The weather-resistant layer 14 preferably contains an ultraviolet absorber. Examples of the ultraviolet absorber include benzotriazole type and triazine type, and these can be used alone or in combination. By adding and mixing an ultraviolet absorber to the material (mixture of acrylic resin and acrylic rubber) constituting the weather-resistant layer 14, light resistance and weather resistance can be further improved.

The weather-resistant layer 14 preferably contains an ultraviolet absorber in an amount of 0.2% by mass or more and 0.8% by mass or less based on the total mass of the acrylic resin and acrylic rubber. If the content of the ultraviolet absorber is less than 0.2% by mass, it may become difficult to fully express the performance of the ultraviolet absorber. If the content of the ultraviolet absorber exceeds 0.8%, it may become difficult for the ultraviolet absorber to be uniformly dispersed in the weather-resistant layer 14. For example, if the ultraviolet absorber is mixed in such an amount that the weather-resistant layer 14 is colored, it will be undesirable.

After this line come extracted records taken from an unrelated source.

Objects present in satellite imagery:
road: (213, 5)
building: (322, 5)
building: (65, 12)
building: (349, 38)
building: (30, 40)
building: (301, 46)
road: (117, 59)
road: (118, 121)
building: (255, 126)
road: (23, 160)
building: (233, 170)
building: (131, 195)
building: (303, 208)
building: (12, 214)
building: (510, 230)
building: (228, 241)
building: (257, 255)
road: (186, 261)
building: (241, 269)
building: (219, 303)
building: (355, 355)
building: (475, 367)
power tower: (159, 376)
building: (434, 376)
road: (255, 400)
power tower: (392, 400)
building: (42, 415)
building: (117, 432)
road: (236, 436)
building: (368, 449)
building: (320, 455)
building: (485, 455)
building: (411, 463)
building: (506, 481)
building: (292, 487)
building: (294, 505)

The thickness of the weather-resistant layer 14 in the lamination direction is preferably 20 μm or more and 70 μm or less, more preferably 40 μm or more and 60 μm or less. If it is less than 20 μm, it becomes difficult to obtain sufficient weather resistance, which is not very preferable. If it exceeds 70 μm, it tends to cause a decrease in workability, which is not very preferable. Note that the weather-resistant layer 14 may be patterned with an uneven pattern, such as embossing, in order to improve the design.

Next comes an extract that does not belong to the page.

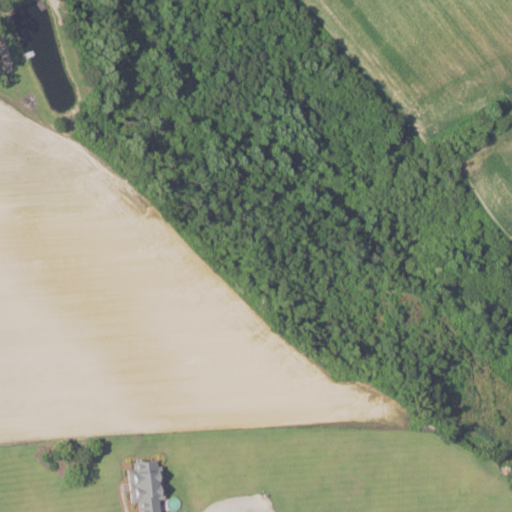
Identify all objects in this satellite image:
building: (143, 484)
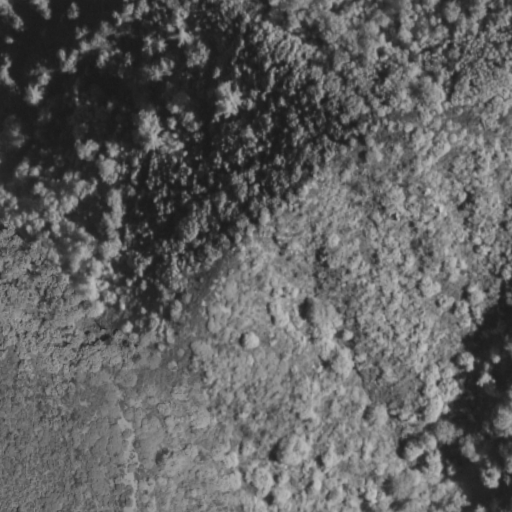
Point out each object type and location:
road: (31, 88)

<Stain-resistant layer 15>
The stain-resistant layer 15 is preferably a resin layer containing fluororesin or ethylene vinyl alcohol resin (ethylene vinyl alcohol copolymer resin) (EVOH), which has excellent solvent resistance, oil resistance, stain resistance, and transparency. In particular, it is more preferable to use a fluororesin. Moreover, the stain-resistant layer 15 can also further contain an acrylic resin.

Examples of fluororesins include polyvinyl fluoride resin (PVF), ethylene-tetrafluoroethylene copolymer (ETFE), polyvinylidene fluoride (PVDF), tetrafluoroethylene-hexafluoropropylene copolymer (FEP), and tetrafluoroethylene copolymer (FEP). Examples include perfluoroalkyl vinyl ether copolymer (PFA). In particular, ethylene-tetrafluoroethylene copolymer (ETFE) and tetrafluoroethylene-perfluoroalkyl vinyl ether copolymer (PFA) are more preferable because they have excellent not only stain resistance but also melt moldability.

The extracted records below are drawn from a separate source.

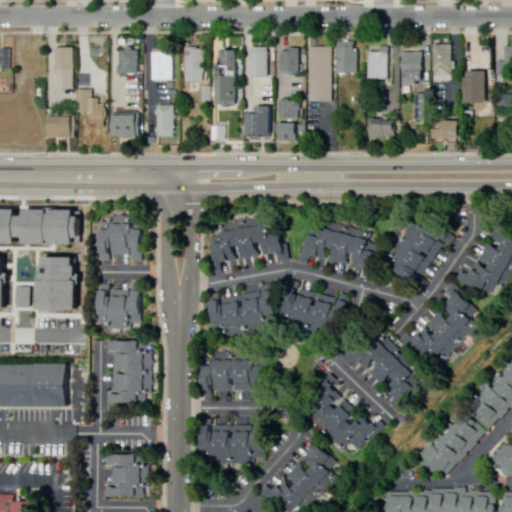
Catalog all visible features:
road: (165, 9)
road: (386, 9)
road: (255, 19)
building: (346, 58)
building: (5, 59)
building: (8, 61)
building: (125, 61)
building: (287, 61)
building: (349, 61)
building: (255, 62)
building: (262, 63)
building: (446, 63)
building: (133, 64)
building: (190, 64)
building: (231, 64)
building: (294, 64)
building: (442, 64)
building: (505, 64)
building: (506, 65)
building: (160, 66)
building: (378, 66)
building: (166, 67)
building: (197, 67)
building: (384, 68)
building: (411, 68)
building: (60, 69)
building: (67, 71)
building: (473, 71)
building: (416, 72)
building: (121, 74)
building: (221, 75)
building: (318, 75)
building: (323, 76)
building: (470, 86)
building: (172, 88)
building: (251, 90)
building: (483, 90)
building: (43, 94)
building: (229, 94)
building: (210, 96)
building: (503, 104)
building: (507, 104)
building: (419, 107)
building: (88, 109)
building: (287, 110)
building: (425, 110)
building: (96, 111)
building: (292, 112)
building: (161, 121)
building: (256, 121)
building: (170, 124)
building: (407, 124)
building: (57, 126)
building: (121, 126)
building: (266, 126)
building: (384, 128)
building: (379, 129)
building: (65, 130)
building: (128, 130)
building: (444, 131)
building: (216, 133)
building: (284, 133)
building: (454, 134)
building: (291, 135)
building: (223, 136)
road: (349, 168)
road: (82, 175)
road: (176, 176)
road: (349, 183)
road: (77, 197)
road: (357, 201)
road: (177, 203)
building: (506, 224)
building: (40, 227)
street lamp: (203, 230)
building: (447, 232)
building: (272, 235)
building: (121, 236)
building: (132, 236)
building: (432, 236)
building: (260, 238)
road: (165, 239)
road: (188, 239)
building: (247, 239)
building: (334, 240)
building: (505, 240)
building: (117, 241)
building: (235, 242)
building: (243, 242)
building: (110, 243)
building: (144, 243)
building: (345, 244)
building: (319, 245)
building: (426, 245)
building: (333, 247)
building: (355, 247)
building: (286, 248)
building: (224, 249)
building: (368, 250)
building: (502, 252)
building: (408, 253)
building: (420, 253)
building: (491, 260)
building: (414, 261)
building: (377, 262)
building: (499, 264)
building: (408, 269)
road: (295, 270)
building: (496, 277)
building: (28, 281)
building: (61, 282)
building: (481, 283)
building: (4, 290)
building: (25, 297)
building: (468, 302)
building: (110, 304)
building: (143, 304)
building: (276, 306)
building: (118, 308)
building: (278, 308)
building: (296, 308)
building: (265, 310)
building: (122, 311)
building: (132, 311)
building: (307, 311)
building: (317, 312)
building: (348, 312)
building: (223, 314)
building: (326, 314)
building: (257, 315)
building: (336, 315)
building: (246, 316)
building: (468, 318)
building: (236, 319)
road: (397, 326)
building: (441, 327)
building: (458, 328)
building: (451, 336)
building: (441, 345)
building: (133, 348)
building: (373, 348)
building: (427, 349)
building: (381, 354)
building: (139, 358)
building: (392, 361)
building: (138, 367)
street lamp: (162, 369)
building: (400, 370)
building: (386, 372)
building: (121, 373)
building: (224, 373)
building: (234, 373)
building: (245, 373)
building: (256, 373)
building: (511, 374)
building: (212, 376)
building: (225, 376)
building: (411, 376)
building: (140, 378)
building: (267, 379)
building: (31, 385)
building: (507, 385)
building: (38, 386)
building: (138, 389)
building: (331, 393)
building: (412, 393)
building: (503, 399)
building: (133, 401)
road: (175, 406)
building: (331, 410)
building: (493, 412)
building: (341, 419)
building: (336, 420)
building: (470, 423)
building: (349, 427)
building: (481, 430)
building: (359, 435)
building: (373, 436)
road: (292, 439)
building: (266, 440)
building: (470, 441)
building: (213, 443)
building: (229, 443)
building: (255, 445)
building: (226, 446)
building: (235, 447)
building: (245, 447)
building: (459, 451)
building: (329, 456)
building: (503, 459)
building: (507, 459)
building: (132, 460)
building: (448, 460)
building: (326, 469)
road: (93, 470)
building: (138, 472)
road: (456, 472)
building: (118, 476)
road: (43, 478)
building: (302, 478)
building: (317, 479)
building: (138, 483)
road: (423, 483)
building: (310, 487)
building: (132, 494)
building: (301, 496)
building: (286, 499)
building: (463, 500)
building: (437, 501)
building: (447, 501)
building: (503, 501)
building: (402, 502)
building: (418, 502)
building: (433, 502)
building: (509, 502)
building: (478, 503)
building: (493, 503)
building: (11, 504)
building: (21, 505)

There are two types of EVOH: a type with an ethylene content of 82 mol% or more and 90 mol% or less, and a type with an ethylene content of 25 mol% or more and 50 mol% or less. It is preferable because it has better solvent resistance, oil resistance, stain resistance, and transparency.

Like the weather-resistant layer 14, the stain-resistant layer 15 preferably contains an ultraviolet absorber because light resistance and weather resistance can be further improved. By adding and mixing an ultraviolet absorber to the material (mixture of acrylic resin and acrylic rubber) constituting the stain-resistant layer 15, light resistance and weather resistance can be further improved. It should be noted that it is not preferable to mix the ultraviolet absorber in such an amount that the weather-resistant layer 14 is colored.

The stain-resistant layer 15 can be provided by coating its surface with a fluororesin or EVOH, or by laminating a fluororesin film or an EVOH film to the weather-resistant layer 14.

In the case where the stain-resistant layer 15 is formed using a fluororesin film, when an uneven pattern such as embossing is to be applied to the surface, the fluororesin film is bonded to the weather-resistant layer 14 and then the uneven pattern is applied. It is preferable to process it.

In addition, when forming the stain-resistant layer 15 using EVOH, when processing an uneven pattern such as embossing on the surface, the EVOH film is laminated to the weather-resistant layer 14 and then the uneven pattern is processed. Alternatively, it is preferable to apply a pattern with an uneven shape when heat-melting Ruder coating the EVOH. For example, when the material of the weather-resistant layer 14 and EVOH are co-extruded and laminated with an extruder, it is preferable to simultaneously process the material with an uneven pattern.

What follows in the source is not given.